Как я не погибла в первую ночь, следуя этим напутствиям, не знаю. Умирая от жажды, смотрела на вспотевшие бутылки лимонада на столе, не притрагиваясь. Вся в поту в душную ночь смотрела на ванну и душ, не смея искупаться. Закрыла окно и опустила шторы, отгородившись от темноты. Не включила вентилятора. Комната превратилась в камеру пыток. Ходила по ковру, не смея снять спортивные башмаки. Героически выдержала. Наутро узнала от румынского журналиста, что все это было напрасно.

— Ну, не совсем напрасно, — добавил он, — хорошо для закалки воли!
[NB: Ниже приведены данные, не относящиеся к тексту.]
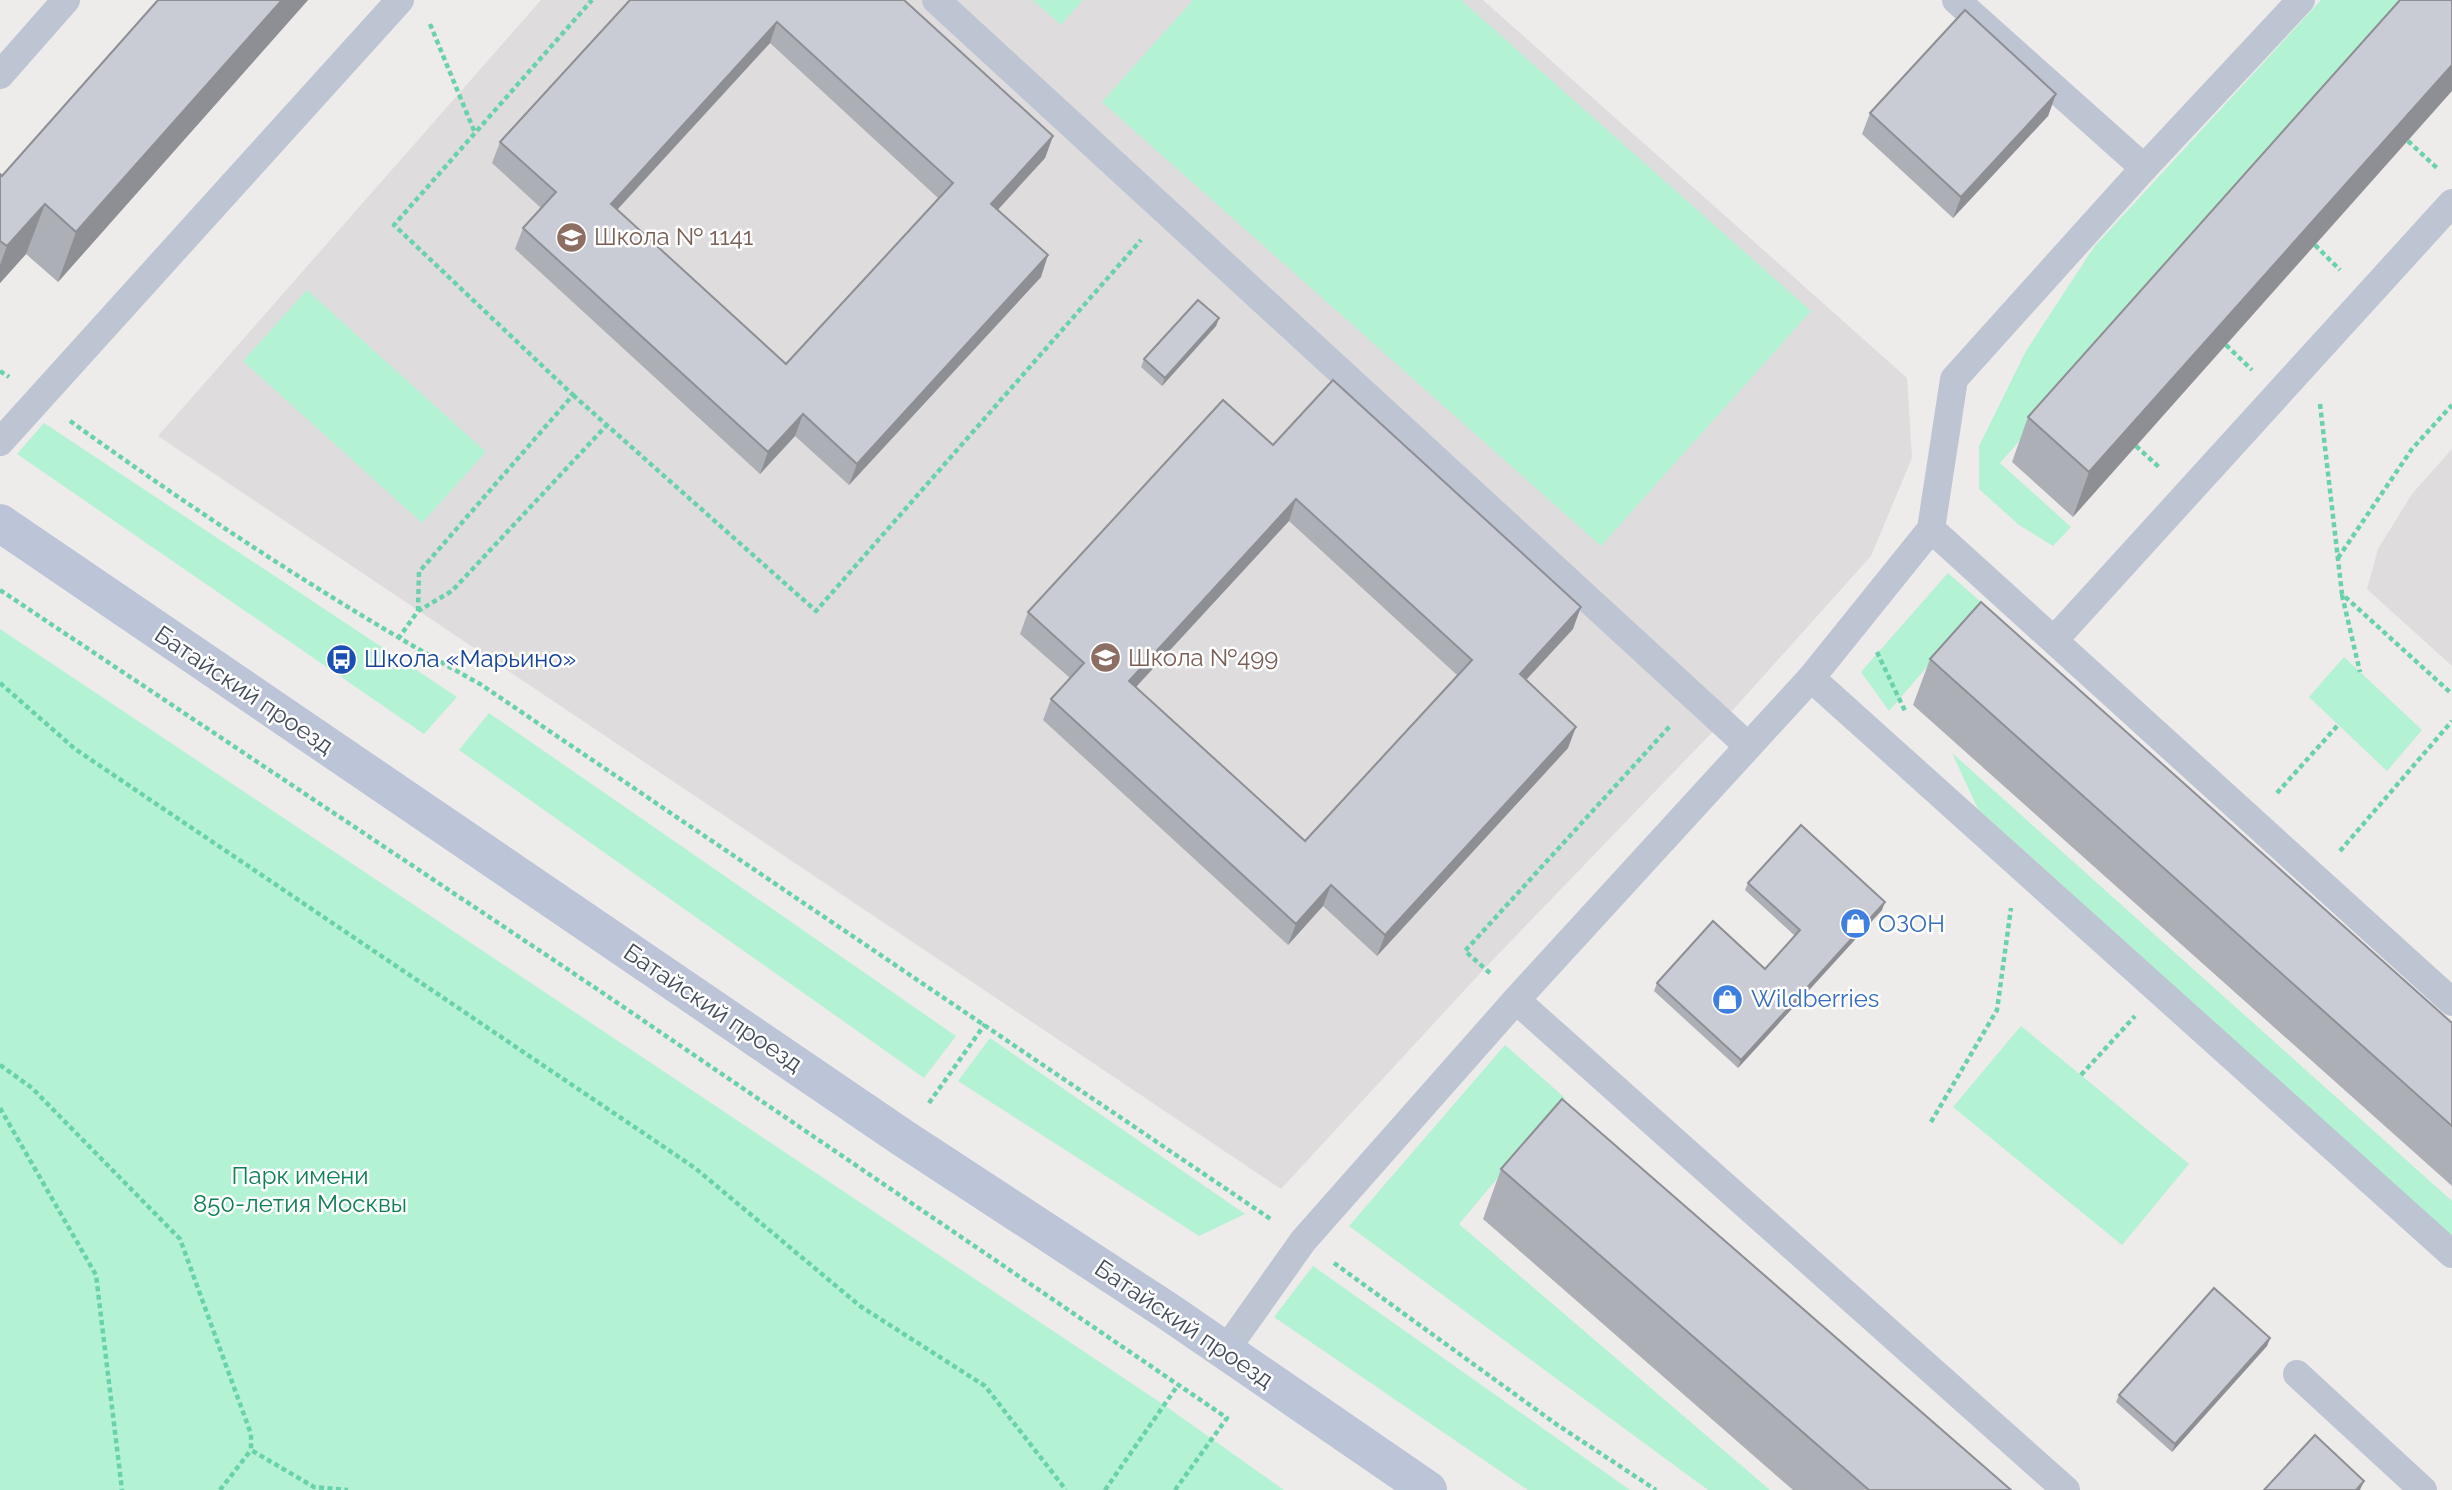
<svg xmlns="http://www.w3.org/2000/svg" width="2452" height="1490" font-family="Raleway,sans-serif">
  <rect width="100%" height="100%" fill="#eeebeb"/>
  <g fill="#dfdcdd">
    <polygon points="541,0 1483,0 1907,378 1912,458 1871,556 1723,721 1485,968 1281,1189 158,436"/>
    <polygon points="2452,449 2452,666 2367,589 2378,549 2412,494"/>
  </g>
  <g fill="#b3f2d3">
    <polygon points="1033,0 1083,0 1061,25"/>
    <polygon points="1193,0 1461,0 1811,311 1601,546 1102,102"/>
    <polygon points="2321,0 2407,0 2000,463 2071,527 2053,546 2019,525 1979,489 1979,446 2026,351 2094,247"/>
    <polygon points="307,290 486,452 422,523 243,361"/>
    <polygon points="44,423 457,697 424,734 17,454"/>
    <polygon points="1948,573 1982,603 1889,711 1861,672"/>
    <polygon points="0,629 1164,1405 1284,1490 0,1490"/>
    <polygon points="2344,657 2422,730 2387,771 2309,697"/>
    <polygon points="489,713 956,1036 924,1078 459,750"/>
    <polygon points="1952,753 2452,1201 2452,1237 1978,809"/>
    <polygon points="2021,1026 2189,1164 2122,1245 1953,1107"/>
    <polygon points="990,1038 1245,1214 1199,1236 958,1081"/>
    <polygon points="1505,1045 1565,1098 1459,1224 1770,1490 1708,1490 1349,1226"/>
    <polygon points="1313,1266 1630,1490 1528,1490 1274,1317"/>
  </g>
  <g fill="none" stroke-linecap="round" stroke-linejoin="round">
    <g stroke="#69d2ab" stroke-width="4.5" stroke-dasharray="5 3.5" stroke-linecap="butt">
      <polyline points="430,24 475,133"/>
      <polyline points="2408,141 2437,168"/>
      <polyline points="2315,245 2340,270"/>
      <polyline points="2226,345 2252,370"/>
      <polyline points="0,371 9,377"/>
      <polyline points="573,395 816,611 1141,240"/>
      <polyline points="2320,404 2342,594 2452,694"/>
      <path d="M70,421C202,516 337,605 480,684L1272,1220"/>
      <polyline points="2136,446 2161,469"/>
      <polyline points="2338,558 2412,449 2452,405"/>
      <polyline points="0,590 597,989 1227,1418 1175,1490"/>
      <polyline points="2342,595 2360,672"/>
      <polyline points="418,611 419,572 573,395 394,225 592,0"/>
      <polyline points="398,639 418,611 452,591 606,426"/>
      <polyline points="1877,652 1905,711"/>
      <polyline points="0,683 75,749 695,1168 860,1306 985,1386 1066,1490"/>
      <polyline points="2277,793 2338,725"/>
      <polyline points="2340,851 2452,721"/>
      <polyline points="1490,973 1465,951 1670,726"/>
      <polyline points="0,1065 32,1088 180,1239 251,1434 251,1450 314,1487 348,1490"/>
      <polyline points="2081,1075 2135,1016"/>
      <polyline points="929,1103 985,1024"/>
      <polyline points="0,1108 96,1275 122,1490"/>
      <polyline points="1931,1122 1997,1010 2011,908"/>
      <polyline points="1334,1263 1556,1424 1656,1490"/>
      <polyline points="220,1490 251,1450"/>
      <polyline points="1105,1490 1178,1385"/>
    </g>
    <g stroke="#bdc5d2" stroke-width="28">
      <polyline points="936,0 1748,746"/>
      <polyline points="0,75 66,0"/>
      <polyline points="2144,168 2301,0"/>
      <polyline points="0,442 400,0"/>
      <polyline points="1931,529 2452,1002"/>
      <polyline points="2055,639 2452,203"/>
      <polyline points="1811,678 2452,1254"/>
      <polyline points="1516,1000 2066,1490"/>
      <polyline points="1225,1351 1303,1241 1516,1000 1811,678 1931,529 1954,379 2144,168 1956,0"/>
      <polyline points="2297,1374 2423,1490"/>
    </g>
    <polyline stroke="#bbc5d7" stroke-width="38" points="0,523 903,1138 1169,1312 1428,1490"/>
  </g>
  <g fill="#adafb6" fill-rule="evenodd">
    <polygon points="158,0 308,0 58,282 26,254 0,283 0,174 2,176"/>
    <path d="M630,0H904L1053,136L1045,158L998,209L1041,277L849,485L795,436L760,474L515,249L523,228L541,208L492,163L500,142ZM770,43L938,198L786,364L617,210Z"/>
    <polygon points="2400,0 2073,517 2012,462 2028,417"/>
    <polygon points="2056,94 2048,116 1953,218 1862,134 1870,113"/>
    <polygon points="1219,318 1216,326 1162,386 1141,367 1144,359"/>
    <path d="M1273,445L1573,629L1526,680L1568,748L1377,956L1323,906L1288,945L1043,720L1051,699L1070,678L1020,634L1028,612ZM1289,521L1457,675L1305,841L1136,687Z"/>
    <polygon points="1930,659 2452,1023 2452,1186 1913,705"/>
    <polygon points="1748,883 1882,910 1738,1068 1654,991 1657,983 1765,969 1795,936 1745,890"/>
    <polygon points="1501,1169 2011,1490 1793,1490 1483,1219"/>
    <polygon points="2270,1338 2267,1346 2172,1452 2116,1402 2119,1395"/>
  </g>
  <g fill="#8d8f94">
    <polygon points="282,0 308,0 58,282 76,232"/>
    <polygon points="777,22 770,43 603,225 611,204"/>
    <polygon points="2452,65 2452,91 2073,517 2089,472"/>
    <polygon points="2056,94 2048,116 1953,218 1961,197"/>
    <polygon points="1053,136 1045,158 984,225 991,204"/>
    <polygon points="45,204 26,254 0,283 0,265 7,246"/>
    <polygon points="1048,255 1041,277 849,485 857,464"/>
    <polygon points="1219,318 1216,326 1162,386 1165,378"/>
    <polygon points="803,414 795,436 760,474 768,452"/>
    <polygon points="1296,499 1289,521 1122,702 1129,681"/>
    <polygon points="1581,607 1573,629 1512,695 1520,674"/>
    <polygon points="1576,727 1568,748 1377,956 1385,935"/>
    <polygon points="1331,885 1323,906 1288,945 1296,924"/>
    <polygon points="1885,902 1882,910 1738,1068 1741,1060"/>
    <polygon points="2270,1338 2267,1346 2172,1452 2175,1444"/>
    <polygon points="2364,1481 2360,1490 2356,1490"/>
  </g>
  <g fill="#c9ccd4" stroke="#8d8f94" stroke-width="2" fill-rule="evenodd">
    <polygon points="158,0 282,0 76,232 45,204 7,246 0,241 0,174 2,176"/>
    <path d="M630,0H904L1053,136L991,204L1048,255L857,464L803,414L768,452L523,228L556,192L500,142ZM777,22L953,183L786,364L611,204Z"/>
    <polygon points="2400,0 2452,0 2452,65 2089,472 2028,417"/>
    <polygon points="1965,10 2056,94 1961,197 1870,113"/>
    <polygon points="1198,300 1219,318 1165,378 1144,359"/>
    <path d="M1333,380L1581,607L1520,674L1576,727L1385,935L1331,885L1296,924L1051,699L1084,663L1028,612L1223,400L1273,445ZM1296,499L1472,660L1305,841L1129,681Z"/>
    <polygon points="1981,602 2452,1023 2452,1126 1930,659"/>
    <polygon points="1801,825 1885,902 1741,1060 1657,983 1713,921 1765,969 1800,930 1748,883"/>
    <polygon points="1562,1099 2011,1490 1869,1490 1501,1169"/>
    <polygon points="2214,1288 2270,1338 2175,1444 2119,1395"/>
    <polygon points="2315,1435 2364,1481 2356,1490 2264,1490"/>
  </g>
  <defs>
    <symbol id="school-disc" viewBox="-11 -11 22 22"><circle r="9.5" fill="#8d6e63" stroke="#fff"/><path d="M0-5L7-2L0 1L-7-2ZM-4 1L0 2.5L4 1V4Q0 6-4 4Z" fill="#fff"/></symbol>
    <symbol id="bus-disc" viewBox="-11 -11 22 22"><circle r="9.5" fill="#1a4fb4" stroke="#fff"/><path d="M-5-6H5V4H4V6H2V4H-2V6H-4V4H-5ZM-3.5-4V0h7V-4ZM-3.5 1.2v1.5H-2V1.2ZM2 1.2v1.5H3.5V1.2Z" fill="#fff"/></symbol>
    <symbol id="shop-disc" viewBox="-11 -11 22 22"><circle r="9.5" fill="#3f7fe0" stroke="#fff"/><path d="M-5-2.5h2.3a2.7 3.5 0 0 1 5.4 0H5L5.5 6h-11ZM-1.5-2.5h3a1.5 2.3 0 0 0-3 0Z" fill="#fff"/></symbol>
  </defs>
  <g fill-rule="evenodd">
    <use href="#school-disc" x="554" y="220" width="35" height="35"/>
    <use href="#school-disc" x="1088" y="640" width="35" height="35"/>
    <use href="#bus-disc" x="324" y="642" width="35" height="35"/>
    <use href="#shop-disc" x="1838" y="906" width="35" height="35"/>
    <use href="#shop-disc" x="1710" y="982" width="35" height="35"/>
  </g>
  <g text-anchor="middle" stroke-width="5" stroke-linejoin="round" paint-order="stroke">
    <g font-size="24" fill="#785e54" stroke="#fff" text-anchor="start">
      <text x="594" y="245">Школа № 1141</text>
      <text x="1128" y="666">Школа №499</text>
    </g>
    <g font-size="24" fill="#164399" stroke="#fff" text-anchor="start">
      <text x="364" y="667">Школа «Марьино»</text>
    </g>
    <g font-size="24" fill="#424c5a" stroke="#fff">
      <text transform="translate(244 690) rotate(34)" y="8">Батайский проезд</text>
      <text transform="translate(713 1008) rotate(34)" y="8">Батайский проезд</text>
      <text transform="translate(1184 1324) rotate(34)" y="8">Батайский проезд</text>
    </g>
    <g font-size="24" fill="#366cbe" stroke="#fff" text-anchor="start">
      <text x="1878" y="932">ОЗОН</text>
      <text x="1751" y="1007">Wildberries</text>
    </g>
    <g font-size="24" fill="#0f8054" stroke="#fff">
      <text x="300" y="1184">Парк имени<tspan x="300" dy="28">850-летия Москвы</tspan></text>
    </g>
  </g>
</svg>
Сейчас мне ничего не остается, как давать такие же советы вновь прибывающим, чтобы и они закаляли свою волю. Выпиваю залпом две бутылки лимонада и бросаюсь в ванну. Еще есть горячая вода в отличие от смутного времени сороковых годов, когда Грэхем Грин жаловался на холодную воду в гостиничных душах. Не успела смыть усталость и пыль ночного путешествия, опять сирены.

В прошлом году они были слабее, и я их частенько просыпала. Но сейчас они воют так пронзительно, что даже шум душа не заглушает их. В прошлом году можно было оставаться в номере, но сейчас горничная стучит в дверь, врывается и чирикает что-то угрожающее.

Натягиваю платье на мокрое тело и спускаюсь в знакомое убежище во дворе. Сейчас оно укреплено новым бетонным колпаком, на который насыпана земля, а сверху растет невинная травка. Дают тяжелую металлическую каску, настаивают, чтобы я ее надела. Надеваю, словно нахлобучиваю на голову всю тропическую жару.

* * *

В каске голова кажется пустой.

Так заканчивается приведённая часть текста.